Fare for the much-delayed Peshawar Bus Rapid Transit (BRT), an additional Rs4.28 billion is still needed for the completion of which, will be kept at a minimum Rs10 per trip, a private media outlet has quoted Khyber Pakhtunkhwa (KP) government officials as saying.
According to reports, it was proposed by the KP government during a steering committee meeting chaired by KP additional chief secretary, wherein all participants agreed that the minimum fare from point A to point B should be kept as low as Rs10, while the maximum fare should be Rs50.
While a majority has agreed to the recommendation as per which ticket pricing will vary with the distance and the number of stations travelled, some have suggested keeping a fixed ticket price.

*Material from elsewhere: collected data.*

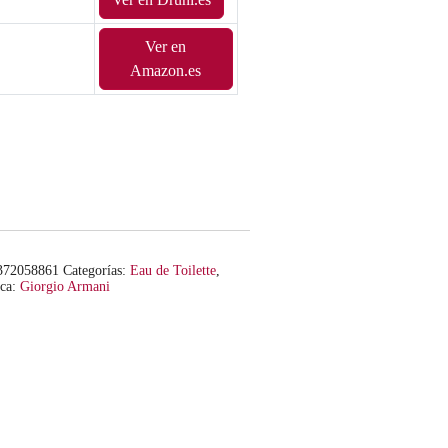
Ver en
Amazon.es
372058861
Categorías:
Eau de Toilette
,
ca:
Giorgio Armani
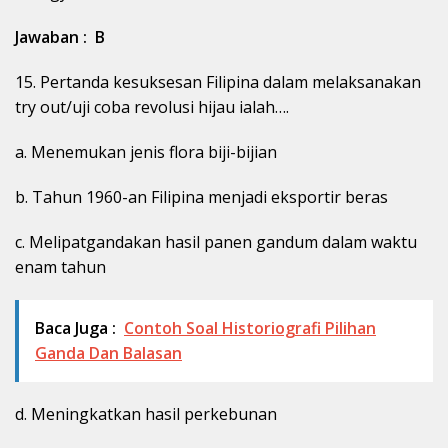
Jawaban : B
15. Pertanda kesuksesan Filipina dalam melaksanakan
try out/uji coba revolusi hijau ialah….
a. Menemukan jenis flora biji-bijian
b. Tahun 1960-an Filipina menjadi eksportir beras
c. Melipatgandakan hasil panen gandum dalam waktu
enam tahun
Baca Juga :
Contoh Soal Historiografi Pilihan
Ganda Dan Balasan
d. Meningkatkan hasil perkebunan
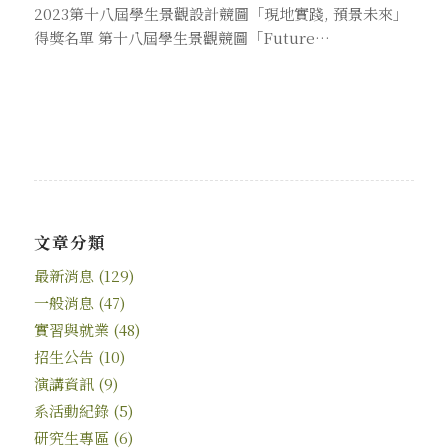
2023第十八屆學生景觀設計競圖「現地實踐, 預景未來」
得獎名單 第十八屆學生景觀競圖「Future…
文章分類
最新消息
(129)
一般消息
(47)
實習與就業
(48)
招生公告
(10)
演講資訊
(9)
系活動紀錄
(5)
研究生專區
(6)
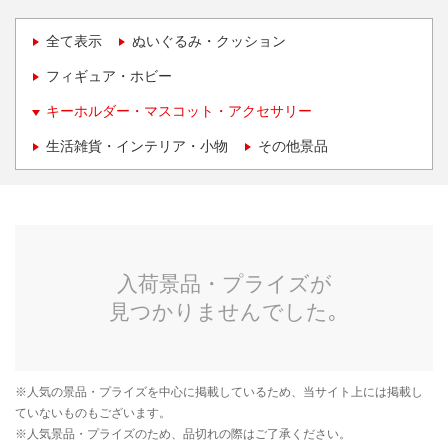
全て表示
ぬいぐるみ・クッション
フィギュア・ホビー
キーホルダー・マスコット・アクセサリー
生活雑貨・インテリア・小物
その他景品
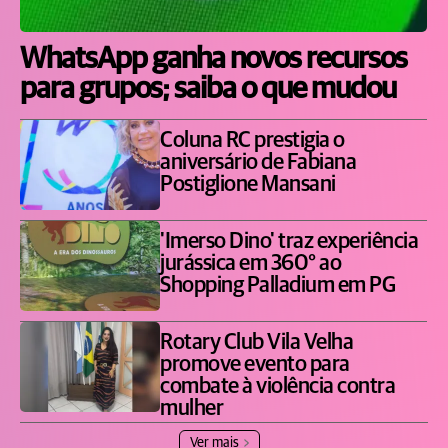
WhatsApp ganha novos recursos
para grupos; saiba o que mudou
Coluna RC prestigia o
aniversário de Fabiana
Postiglione Mansani
'Imerso Dino' traz experiência
jurássica em 360° ao
Shopping Palladium em PG
Rotary Club Vila Velha
promove evento para
combate à violência contra
mulher
Ver mais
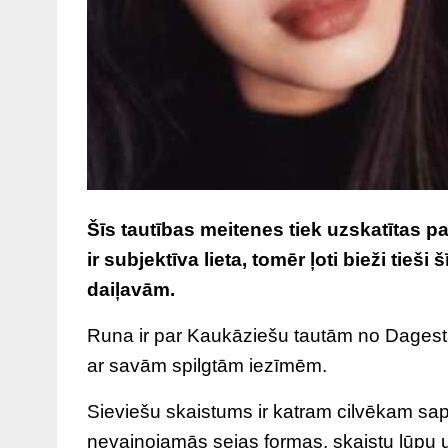
Šīs tautības meitenes tiek uzskatītas 
ir subjektīva lieta, tomēr ļoti bieži tieš
daiļavām.
Runa ir par Kaukāziešu tautām no Dagestān
ar savām spilgtām iezīmēm.
Sieviešu skaistums ir katram cilvēkam sa
nevainojamās sejas formas, skaistu lūpu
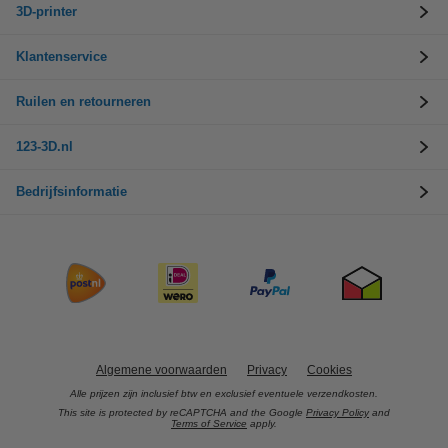
3D-printer
Klantenservice
Ruilen en retourneren
123-3D.nl
Bedrijfsinformatie
Algemene voorwaarden
Privacy
Cookies
Alle prijzen zijn inclusief btw en exclusief eventuele verzendkosten.
This site is protected by reCAPTCHA and the Google
Privacy Policy
and
Terms of Service
apply.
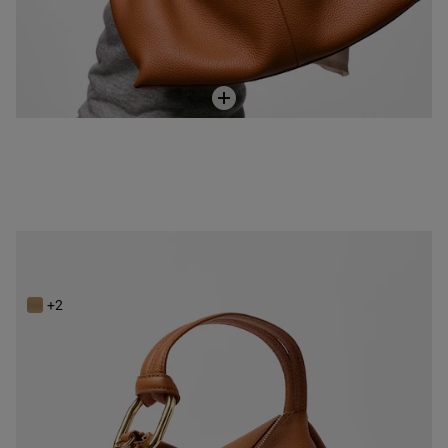
Bandolera de piel camel TOUS Hold
189,00 €
+2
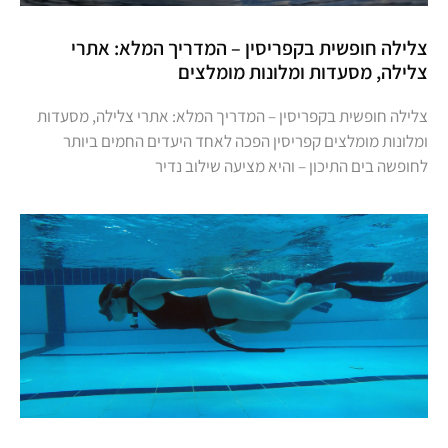
צלילה חופשית בקפריסין – המדריך המלא: אתרי
צלילה, מסעדות ומלונות מומלצים
צלילה חופשית בקפריסין – המדריך המלא: אתרי צלילה, מסעדות
ומלונות מומלצים קפריסין הפכה לאחד היעדים החמים ביותר
לחופשה בים התיכון – והיא מציעה שילוב נדיר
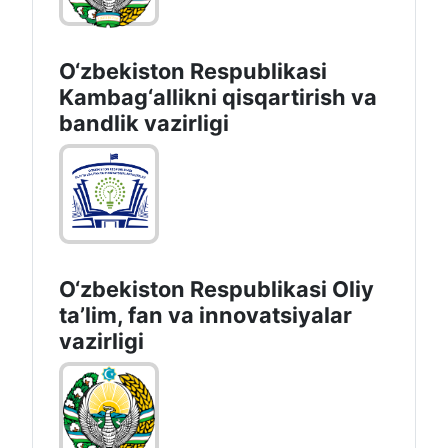
O‘zbekiston Respublikasi
Kambag‘allikni qisqartirish va
bandlik vazirligi
O‘zbekiston Respublikasi Oliy
taʼlim, fan va innovatsiyalar
vazirligi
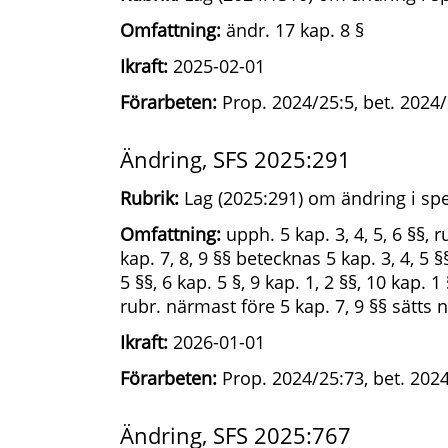
Omfattning:
ändr. 17 kap. 8 §
Ikraft:
2025-02-01
Förarbeten:
Prop. 2024/25:5, bet. 2024/
Ändring, SFS 2025:291
Rubrik:
Lag (2025:291) om ändring i spe
Omfattning:
upph. 5 kap. 3, 4, 5, 6 §§, 
kap. 7, 8, 9 §§ betecknas 5 kap. 3, 4, 5 §
5 §§, 6 kap. 5 §, 9 kap. 1, 2 §§, 10 kap. 1 
rubr. närmast före 5 kap. 7, 9 §§ sätts 
Ikraft:
2026-01-01
Förarbeten:
Prop. 2024/25:73, bet. 2024
Ändring, SFS 2025:767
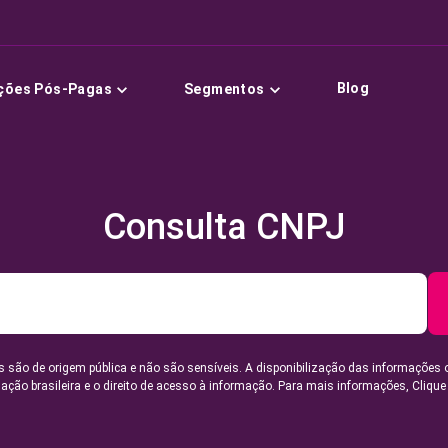
Blog
ções Pós-Pagas
Segmentos
Consulta CNPJ
 são de origem pública e não são sensíveis. A disponibilização das informações 
lação brasileira e o direito de acesso à informação. Para mais informações,
Clique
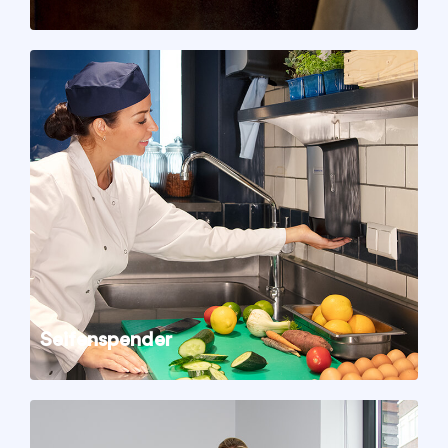
Seifenspender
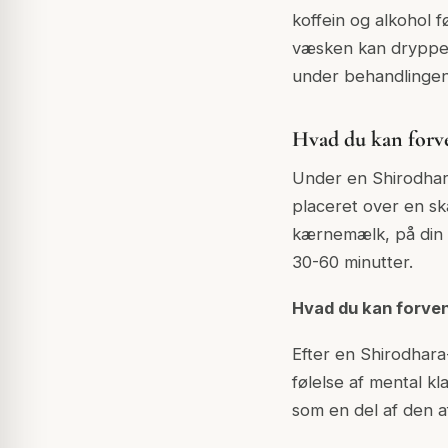
koffein og alkohol 
væsken kan dryppe p
under behandlingen
Hvad du kan forv
Under en Shirodhar
placeret over en sk
kærnemælk, på din p
30-60 minutter.
Hvad du kan forven
Efter en Shirodhara
følelse af mental kl
som en del af den a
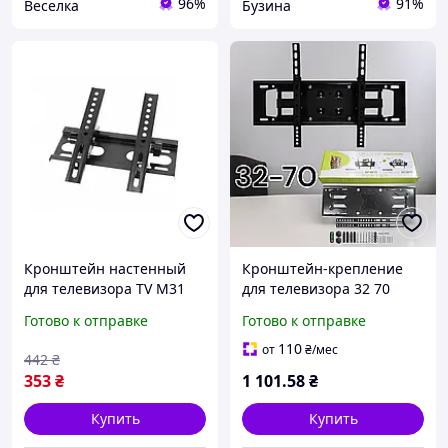
96%
91%
Веселка
Бузина
Кронштейн настенный
Кронштейн-крепление
для телевизора TV M31
для телевизора 32 70
универсальное
дюймов CP502 с
Готово к отправке
Готово к отправке
крепление 14 32 дюйма
поворотом и наклоном
buzyna
5070, настенный
110
от
₴
/мес
442
₴
держатель
353
₴
1 101
.58
₴
Купить
Купить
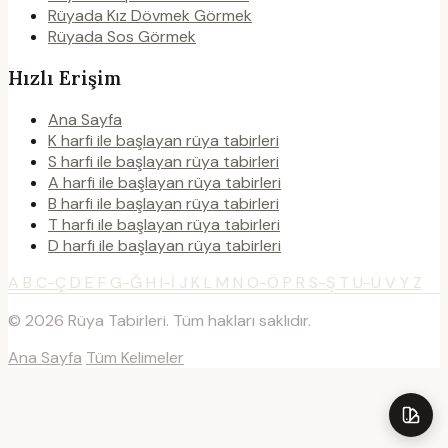
Rüyada Kız Dövmek Görmek
Rüyada Sos Görmek
Hızlı Erişim
Ana Sayfa
K harfi ile başlayan rüya tabirleri
S harfi ile başlayan rüya tabirleri
A harfi ile başlayan rüya tabirleri
B harfi ile başlayan rüya tabirleri
T harfi ile başlayan rüya tabirleri
D harfi ile başlayan rüya tabirleri
A
B
C-Ç
D
E
F
G-Ğ
H
I-İ
J
K
L
M
N
O-Ö
P
R
S-Ş
T
U-Ü
V
Y
Z
© 2026 Rüya Tabirleri. Tüm hakları saklıdır.
Ana Sayfa
Tüm Kelimeler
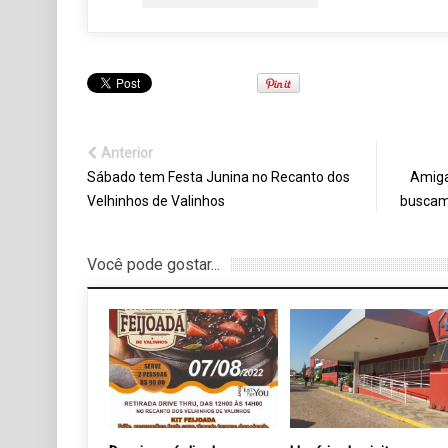
Anterior
Sábado tem Festa Junina no Recanto dos
Amiga
Velhinhos de Valinhos
buscam
Você pode gostar...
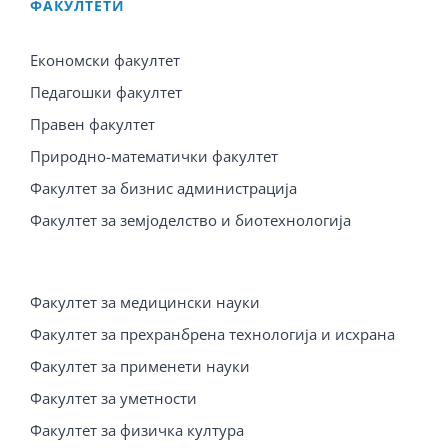
ФАКУЛТЕТИ
Економски факултет
Педагошки факултет
Правен факултет
Природно-математички факултет
Факултет за бизнис администрација
Факултет за земјоделство и биотехнологија
Факултет за медицински науки
Факултет за прехранбрена технологија и исхрана
Факултет за применети науки
Факултет за уметности
Факултет за физичка култура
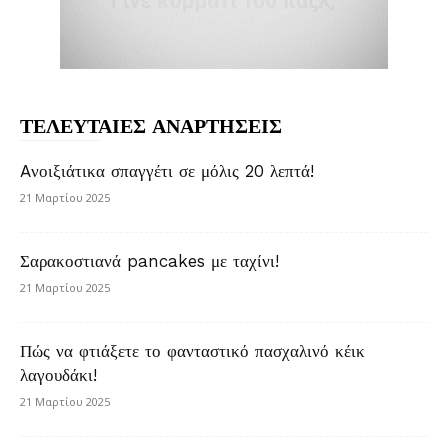
ΤΕΛΕΥΤΑΙΕΣ ΑΝΑΡΤΗΣΕΙΣ
Aνοιξιάτικα σπαγγέτι σε μόλις 20 λεπτά!
21 Μαρτίου 2025
Σαρακοστιανά pancakes με ταχίνι!
21 Μαρτίου 2025
Πώς να φτιάξετε το φανταστικό πασχαλινό κέικ
λαγουδάκι!
21 Μαρτίου 2025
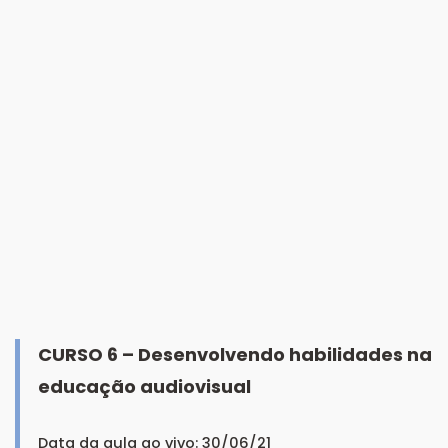
CURSO 6 – Desenvolvendo habilidades na
educação audiovisual
Data da aula ao vivo: 30/06/21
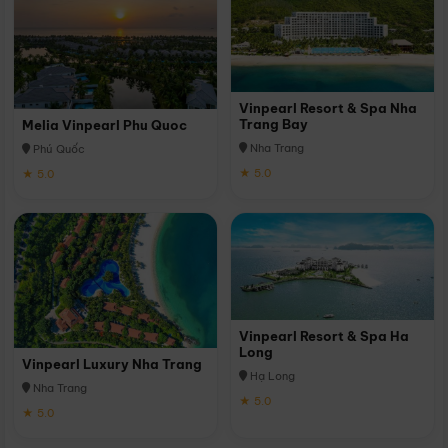
Vinpearl Resort & Spa Nha
Trang Bay
Melia Vinpearl Phu Quoc
Nha Trang
Phú Quốc
★ 5.0
★ 5.0
Vinpearl Resort & Spa Ha
Long
Vinpearl Luxury Nha Trang
Hạ Long
Nha Trang
★ 5.0
★ 5.0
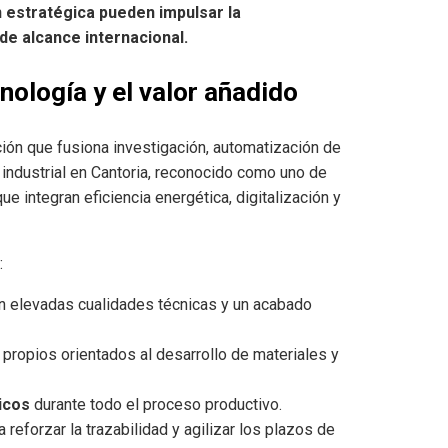
ón estratégica pueden impulsar la
de alcance internacional.
nología y el valor añadido
ción que fusiona investigación, automatización de
 industrial en Cantoria, reconocido como uno de
 integran eficiencia energética, digitalización y
:
 elevadas cualidades técnicas y un acabado
 propios orientados al desarrollo de materiales y
icos
durante todo el proceso productivo.
 reforzar la trazabilidad y agilizar los plazos de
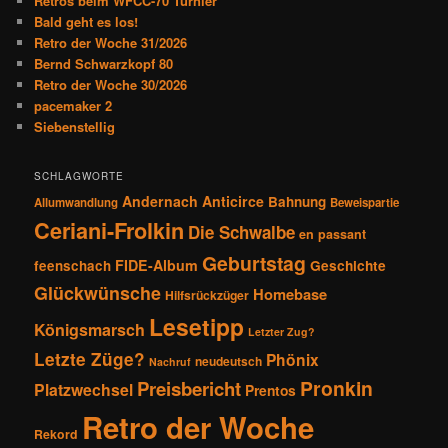
Retros beim WFCC-70 Turnier
Bald geht es los!
Retro der Woche 31/2026
Bernd Schwarzkopf 80
Retro der Woche 30/2026
pacemaker 2
Siebenstellig
SCHLAGWORTE
Andernach
Anticirce
Bahnung
Allumwandlung
Beweispartie
Ceriani-Frolkin
Die Schwalbe
en passant
Geburtstag
FIDE-Album
feenschach
Geschichte
Glückwünsche
Homebase
Hilfsrückzüger
Lesetipp
Königsmarsch
Letzter Zug?
Letzte Züge?
Phönix
neudeutsch
Nachruf
Pronkin
Preisbericht
Platzwechsel
Prentos
Retro der Woche
Rekord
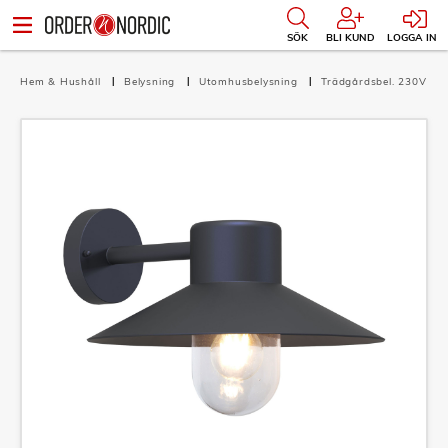
SÖK
BLI KUND
LOGGA IN
Hem & Hushåll
Belysning
Utomhusbelysning
Trädgårdsbel. 230V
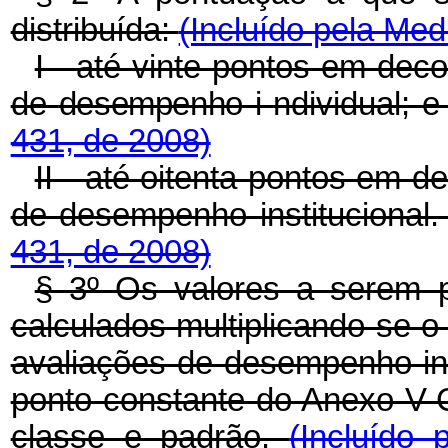
distribuída:
(Incluído pela Med
I - até vinte pontos em dec
de
desempenho i
ndividual; 
431, de 2008)
II - até oitenta pontos em d
de desempenho institucional
431, de 2008)
§ 3º Os valores a serem 
calculados multiplicando-se o
avaliações de desempenho inst
ponto constante do Anexo V-C
classe e padrão.
(Incluído 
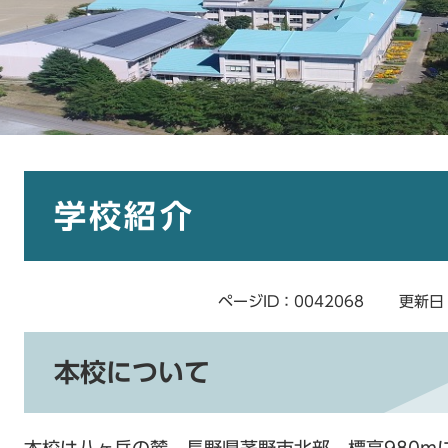
本
文
学校紹介
ページID：0042068
更新日
本校について
本校は八ヶ岳の麓、長野県茅野市北部、標高980m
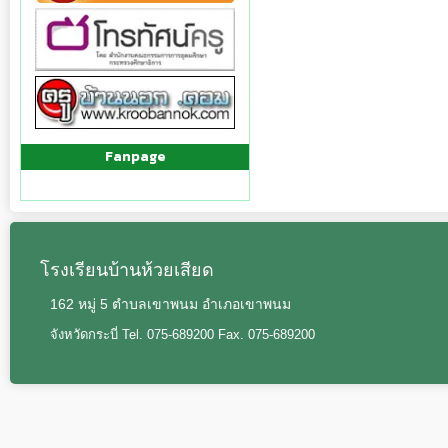
Fanpage
โรงเรียนบ้านห้วยเสียด
162 หมู่ 5 ตำบลเขาพนม อำเภอเขาพนม
จังหวัดกระบี่ Tel. 075-689200 Fax. 075-689200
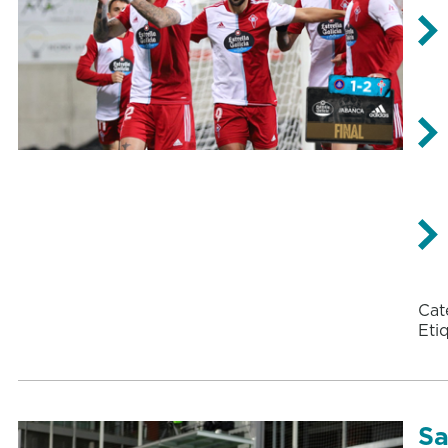
Cat
Eti
Sa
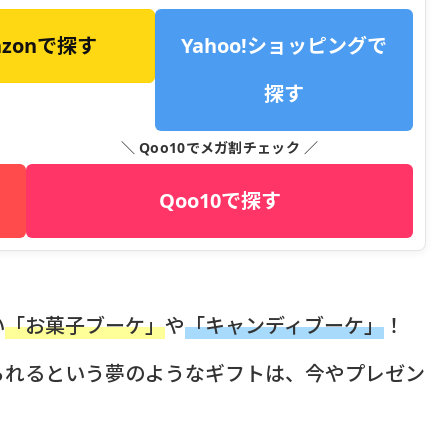
azonで探す
Yahoo!ショッピングで
探す
＼ Qoo10でメガ割チェック ／
Qoo10で探す
い
「お菓子ブーケ」
や
「キャンディブーケ」
！
られるという夢のようなギフトは、今やプレゼン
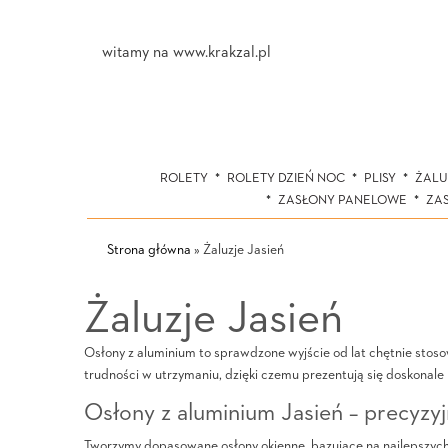
witamy na www.krakzal.pl
ROLETY
ROLETY DZIEŃ NOC
PLISY
ŻALU
ZASŁONY PANELOWE
ZA
Strona główna
»
Żaluzje Jasień
Żaluzje Jasień
Osłony z aluminium to sprawdzone wyjście od lat chętnie stoso
trudności w utrzymaniu, dzięki czemu prezentują się doskonale
Osłony z aluminium Jasień – precyzyj
Tworzymy dopasowane osłony okienne, bazujące na najlepszych m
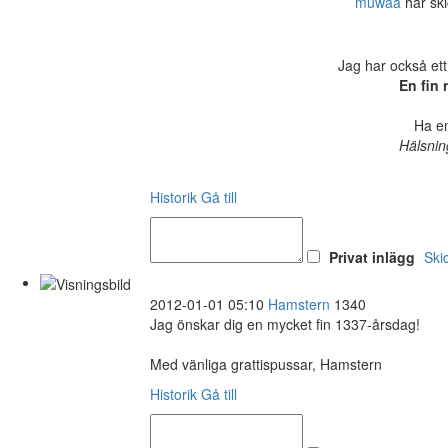
muwaa
har ski
Jag har också ett
En fin 
Ha en
Hälsnin
Historik
Gå till
Privat inlägg
Ski
2012-01-01 05:10
Hamstern
1340
Jag önskar dig en mycket fin 1337-årsdag!
Med vänliga grattispussar, Hamstern
Historik
Gå till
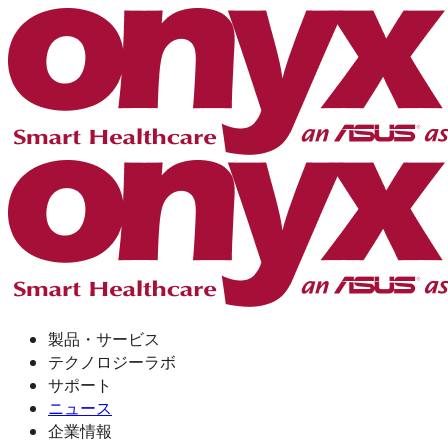
製品・サービス
テクノロジーラボ
サポート
ニュース
企業情報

The final decision will be taken by KP Chief Minister (CM) Mahmood Khan.
It merits a mention that Peshawar Development Authority (PDA) had in February written to the KP government a letter stating that the team leader of BRT had prepared PC1 for the revised fund. It added that Rs1.5bn of the additional funds will be spent on the route between bus station numbers 19 to 31, while Rs980m will be spent on the route between bus station 1 to 8.
In addition, a total of Rs1.5bn will be spent on Trans Peshawar office, bus depot and parks. Similarly, Rs1.35bn would be required for consultant supervision.
KP Information Minister Shaukat Yousafzai, while talking to media, had said that the cost of BRT has been increased by Rs4bn, with which the cost of BRT has touched Rs70bn. He had added that the provincial government will provide the additional funds for the project, the approval of which will be taken from the Executive Committee of the National Economic Council (ECNEC).
Yousafzai had also said that the BRT project would be completed in April this year, the credit of which goes to CM Khan. “We will complete the project in March and it would cost Rs35bn,” he had said, adding that despite being a third-generation project, it would cost less as compared to Lahore’s BRT project which cost up to Rs 40 billion in 2011.